Along the Hidaka mountain range, which constitutes the geological back-bone of the island of Hokkaido, several ore deposits are found closely associated with basic igneous rocks. Shizunai mine described in this paper is an antimony deposit.
Around the mining district extensive schalstein and slate formations trend N 20-30°W; their structure was determineded by tectonic effects similar to those which formed the back-bone region.
The ore deposits are imbedded in a "mineralized sheared zone" which trends N 70°W through a normal diabase mass. The mineralized sheared zone is characterized by altered rocks such as 1) albite-chloritized diabase, 2) chlorite rock, and 3) carbonitized rock. These rock types are-arranged in zones around a stibnite-quartz vein, the core of the deposit. The stibnite-quartz vein is contained only in the carbonitized rock, which constitutes such a characteristic feature for developement of the deposits that the veins and carbonitized rock have long been treated inclusively as "Hinouchi" by Japanese miners.
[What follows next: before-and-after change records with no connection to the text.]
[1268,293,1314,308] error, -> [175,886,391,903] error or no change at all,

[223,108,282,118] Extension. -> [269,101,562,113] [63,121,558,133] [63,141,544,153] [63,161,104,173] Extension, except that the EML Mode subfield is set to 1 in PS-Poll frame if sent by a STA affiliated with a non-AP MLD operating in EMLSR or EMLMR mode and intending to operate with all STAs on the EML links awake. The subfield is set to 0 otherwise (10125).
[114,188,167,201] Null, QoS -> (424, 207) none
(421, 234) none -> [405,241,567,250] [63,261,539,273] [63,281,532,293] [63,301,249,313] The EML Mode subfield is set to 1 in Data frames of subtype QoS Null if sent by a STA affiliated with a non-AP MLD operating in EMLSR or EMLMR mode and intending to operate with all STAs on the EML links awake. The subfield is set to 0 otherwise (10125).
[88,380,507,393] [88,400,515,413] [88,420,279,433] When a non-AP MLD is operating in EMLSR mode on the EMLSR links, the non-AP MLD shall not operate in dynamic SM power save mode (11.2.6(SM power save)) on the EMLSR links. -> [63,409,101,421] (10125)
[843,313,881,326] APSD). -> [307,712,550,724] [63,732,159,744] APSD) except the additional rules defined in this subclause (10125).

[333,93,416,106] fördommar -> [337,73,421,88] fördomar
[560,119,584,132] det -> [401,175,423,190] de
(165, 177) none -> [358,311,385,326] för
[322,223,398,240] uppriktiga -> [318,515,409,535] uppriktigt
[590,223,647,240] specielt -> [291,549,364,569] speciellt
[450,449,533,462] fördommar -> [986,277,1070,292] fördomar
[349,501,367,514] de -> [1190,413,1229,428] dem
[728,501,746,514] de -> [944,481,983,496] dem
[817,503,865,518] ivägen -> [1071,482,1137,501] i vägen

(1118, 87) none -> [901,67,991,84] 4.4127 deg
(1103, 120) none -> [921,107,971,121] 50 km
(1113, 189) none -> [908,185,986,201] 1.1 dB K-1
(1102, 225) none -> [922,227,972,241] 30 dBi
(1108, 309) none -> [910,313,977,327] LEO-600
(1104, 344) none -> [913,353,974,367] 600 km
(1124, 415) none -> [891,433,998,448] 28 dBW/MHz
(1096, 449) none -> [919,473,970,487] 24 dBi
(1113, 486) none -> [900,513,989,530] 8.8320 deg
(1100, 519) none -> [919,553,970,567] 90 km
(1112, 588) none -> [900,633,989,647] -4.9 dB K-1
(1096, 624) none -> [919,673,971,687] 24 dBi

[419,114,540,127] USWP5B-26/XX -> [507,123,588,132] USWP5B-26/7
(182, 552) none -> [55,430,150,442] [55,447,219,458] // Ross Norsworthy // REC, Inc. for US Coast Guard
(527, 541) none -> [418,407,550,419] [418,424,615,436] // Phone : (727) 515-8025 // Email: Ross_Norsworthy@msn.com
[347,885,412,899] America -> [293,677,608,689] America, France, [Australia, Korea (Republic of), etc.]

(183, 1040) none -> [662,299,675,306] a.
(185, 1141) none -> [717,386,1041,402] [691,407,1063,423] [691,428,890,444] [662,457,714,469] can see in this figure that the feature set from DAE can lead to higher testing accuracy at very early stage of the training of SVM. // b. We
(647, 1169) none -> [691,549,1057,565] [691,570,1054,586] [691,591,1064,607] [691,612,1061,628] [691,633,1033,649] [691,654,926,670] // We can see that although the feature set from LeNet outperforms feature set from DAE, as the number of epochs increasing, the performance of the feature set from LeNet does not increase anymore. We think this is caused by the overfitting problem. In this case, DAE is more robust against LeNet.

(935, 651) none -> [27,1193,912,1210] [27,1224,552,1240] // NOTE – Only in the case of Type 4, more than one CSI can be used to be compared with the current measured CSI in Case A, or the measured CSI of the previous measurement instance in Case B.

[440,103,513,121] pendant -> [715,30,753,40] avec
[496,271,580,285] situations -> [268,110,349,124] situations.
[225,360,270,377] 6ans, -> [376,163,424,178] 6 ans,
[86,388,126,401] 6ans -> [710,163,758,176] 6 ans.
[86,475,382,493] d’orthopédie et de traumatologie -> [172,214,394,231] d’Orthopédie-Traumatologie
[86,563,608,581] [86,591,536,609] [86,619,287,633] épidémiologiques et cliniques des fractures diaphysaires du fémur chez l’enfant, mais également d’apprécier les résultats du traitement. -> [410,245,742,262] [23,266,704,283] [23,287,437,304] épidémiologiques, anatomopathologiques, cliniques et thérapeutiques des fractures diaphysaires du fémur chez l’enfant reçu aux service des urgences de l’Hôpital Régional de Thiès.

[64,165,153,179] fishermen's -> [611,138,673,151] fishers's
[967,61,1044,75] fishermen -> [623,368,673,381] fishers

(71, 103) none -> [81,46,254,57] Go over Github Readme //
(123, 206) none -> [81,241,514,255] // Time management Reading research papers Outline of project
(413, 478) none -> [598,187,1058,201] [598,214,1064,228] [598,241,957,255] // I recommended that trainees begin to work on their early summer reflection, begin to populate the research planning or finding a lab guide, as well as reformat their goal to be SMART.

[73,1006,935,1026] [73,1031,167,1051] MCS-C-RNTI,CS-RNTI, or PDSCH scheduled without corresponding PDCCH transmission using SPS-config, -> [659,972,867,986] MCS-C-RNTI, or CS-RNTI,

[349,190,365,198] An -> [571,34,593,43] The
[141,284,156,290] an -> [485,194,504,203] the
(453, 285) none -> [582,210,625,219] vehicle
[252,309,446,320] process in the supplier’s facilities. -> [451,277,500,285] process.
Carboriitized rock, the main constituent of "Hinouchi" is subdivided as follows:
1) chlorite-carbonate part.
2) carbonate-sericite part.
3) quartz-sericite part.
The quartz-sericite part represents the thin sheath of the ore body; it is surrounded by the carbonate-sericite part which is thicker.
The vein consists chiefly of stibnite and quartz, and diverges into many units about 3m long which are arranged in a "scale-like structure."
Ore minerals are stibnite and a small amount of sphalerite, chalcopyrite, and native gold. Stibnite is in the form of small acicular crystals in low grade ores, but is in columnar aggregates with deformational textures in high grade ores.